-- Task data --
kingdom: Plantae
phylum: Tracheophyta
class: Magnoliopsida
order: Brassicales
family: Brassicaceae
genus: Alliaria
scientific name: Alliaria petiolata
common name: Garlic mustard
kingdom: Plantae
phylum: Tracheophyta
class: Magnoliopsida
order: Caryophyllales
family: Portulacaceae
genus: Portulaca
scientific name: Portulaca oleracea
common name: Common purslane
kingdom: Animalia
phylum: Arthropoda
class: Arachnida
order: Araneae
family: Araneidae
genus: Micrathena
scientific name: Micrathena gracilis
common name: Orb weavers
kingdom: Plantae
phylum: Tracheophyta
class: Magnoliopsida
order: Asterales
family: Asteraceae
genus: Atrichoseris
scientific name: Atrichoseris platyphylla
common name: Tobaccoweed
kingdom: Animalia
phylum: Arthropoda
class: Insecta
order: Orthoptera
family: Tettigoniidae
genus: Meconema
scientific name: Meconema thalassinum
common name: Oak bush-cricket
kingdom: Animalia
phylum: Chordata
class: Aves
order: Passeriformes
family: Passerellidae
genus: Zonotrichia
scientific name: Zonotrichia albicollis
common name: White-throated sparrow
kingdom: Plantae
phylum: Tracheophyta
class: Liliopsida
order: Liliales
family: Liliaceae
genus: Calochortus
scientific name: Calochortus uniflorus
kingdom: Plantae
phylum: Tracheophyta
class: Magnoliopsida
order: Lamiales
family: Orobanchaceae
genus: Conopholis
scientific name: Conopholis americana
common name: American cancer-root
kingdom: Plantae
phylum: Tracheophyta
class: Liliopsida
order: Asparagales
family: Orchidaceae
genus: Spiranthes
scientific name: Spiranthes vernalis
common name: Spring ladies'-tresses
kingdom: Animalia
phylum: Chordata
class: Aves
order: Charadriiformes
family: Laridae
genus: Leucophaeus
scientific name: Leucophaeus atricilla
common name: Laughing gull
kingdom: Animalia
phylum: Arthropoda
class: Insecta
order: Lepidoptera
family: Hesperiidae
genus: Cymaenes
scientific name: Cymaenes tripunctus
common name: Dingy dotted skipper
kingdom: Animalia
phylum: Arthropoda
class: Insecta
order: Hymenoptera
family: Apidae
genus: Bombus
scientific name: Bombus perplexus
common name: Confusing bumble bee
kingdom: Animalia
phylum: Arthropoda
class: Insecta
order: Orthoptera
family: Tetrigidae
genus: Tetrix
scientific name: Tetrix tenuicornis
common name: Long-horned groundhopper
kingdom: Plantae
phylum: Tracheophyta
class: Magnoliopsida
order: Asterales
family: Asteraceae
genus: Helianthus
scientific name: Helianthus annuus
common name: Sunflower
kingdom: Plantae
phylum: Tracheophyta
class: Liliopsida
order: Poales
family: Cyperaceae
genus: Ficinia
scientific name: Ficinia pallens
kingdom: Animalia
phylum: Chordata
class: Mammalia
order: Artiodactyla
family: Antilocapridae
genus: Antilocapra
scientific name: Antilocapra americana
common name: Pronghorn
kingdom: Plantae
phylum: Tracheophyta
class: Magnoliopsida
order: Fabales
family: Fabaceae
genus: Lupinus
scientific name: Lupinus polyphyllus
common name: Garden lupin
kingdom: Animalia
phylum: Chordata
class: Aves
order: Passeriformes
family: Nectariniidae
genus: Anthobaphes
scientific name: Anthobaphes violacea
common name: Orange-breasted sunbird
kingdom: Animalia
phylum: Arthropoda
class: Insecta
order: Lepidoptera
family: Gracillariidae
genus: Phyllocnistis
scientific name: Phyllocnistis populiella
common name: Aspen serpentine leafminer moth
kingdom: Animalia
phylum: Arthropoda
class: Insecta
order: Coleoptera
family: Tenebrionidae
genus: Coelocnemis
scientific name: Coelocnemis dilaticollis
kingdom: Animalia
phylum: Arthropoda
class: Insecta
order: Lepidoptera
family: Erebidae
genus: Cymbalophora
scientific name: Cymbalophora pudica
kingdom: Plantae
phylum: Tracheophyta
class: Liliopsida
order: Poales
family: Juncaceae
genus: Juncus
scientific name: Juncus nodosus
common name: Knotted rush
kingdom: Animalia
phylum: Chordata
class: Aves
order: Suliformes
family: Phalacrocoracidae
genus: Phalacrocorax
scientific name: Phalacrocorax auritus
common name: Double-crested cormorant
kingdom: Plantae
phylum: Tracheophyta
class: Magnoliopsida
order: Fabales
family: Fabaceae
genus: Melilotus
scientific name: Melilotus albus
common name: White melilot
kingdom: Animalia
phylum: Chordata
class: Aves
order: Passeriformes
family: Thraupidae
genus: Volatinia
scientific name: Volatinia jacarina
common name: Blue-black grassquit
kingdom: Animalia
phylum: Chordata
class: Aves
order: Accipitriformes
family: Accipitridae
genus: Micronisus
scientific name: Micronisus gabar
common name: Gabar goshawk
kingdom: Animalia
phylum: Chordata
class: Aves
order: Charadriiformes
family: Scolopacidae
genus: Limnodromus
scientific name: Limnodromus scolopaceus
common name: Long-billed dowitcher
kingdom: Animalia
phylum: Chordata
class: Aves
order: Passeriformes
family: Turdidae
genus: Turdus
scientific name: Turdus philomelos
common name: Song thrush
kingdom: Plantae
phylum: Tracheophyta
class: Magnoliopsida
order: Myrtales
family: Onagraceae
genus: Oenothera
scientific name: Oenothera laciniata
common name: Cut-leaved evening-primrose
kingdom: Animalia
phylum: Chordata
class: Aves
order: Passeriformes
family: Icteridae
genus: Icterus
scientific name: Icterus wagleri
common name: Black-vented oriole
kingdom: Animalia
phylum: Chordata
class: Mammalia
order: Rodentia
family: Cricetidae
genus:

-- Task instructions --
Reproduce verbatim everything from the beginning of the entries above down to and including the line that contains "genus: Meconema".

-- Complete output --
kingdom: Plantae
phylum: Tracheophyta
class: Magnoliopsida
order: Brassicales
family: Brassicaceae
genus: Alliaria
scientific name: Alliaria petiolata
common name: Garlic mustard
kingdom: Plantae
phylum: Tracheophyta
class: Magnoliopsida
order: Caryophyllales
family: Portulacaceae
genus: Portulaca
scientific name: Portulaca oleracea
common name: Common purslane
kingdom: Animalia
phylum: Arthropoda
class: Arachnida
order: Araneae
family: Araneidae
genus: Micrathena
scientific name: Micrathena gracilis
common name: Orb weavers
kingdom: Plantae
phylum: Tracheophyta
class: Magnoliopsida
order: Asterales
family: Asteraceae
genus: Atrichoseris
scientific name: Atrichoseris platyphylla
common name: Tobaccoweed
kingdom: Animalia
phylum: Arthropoda
class: Insecta
order: Orthoptera
family: Tettigoniidae
genus: Meconema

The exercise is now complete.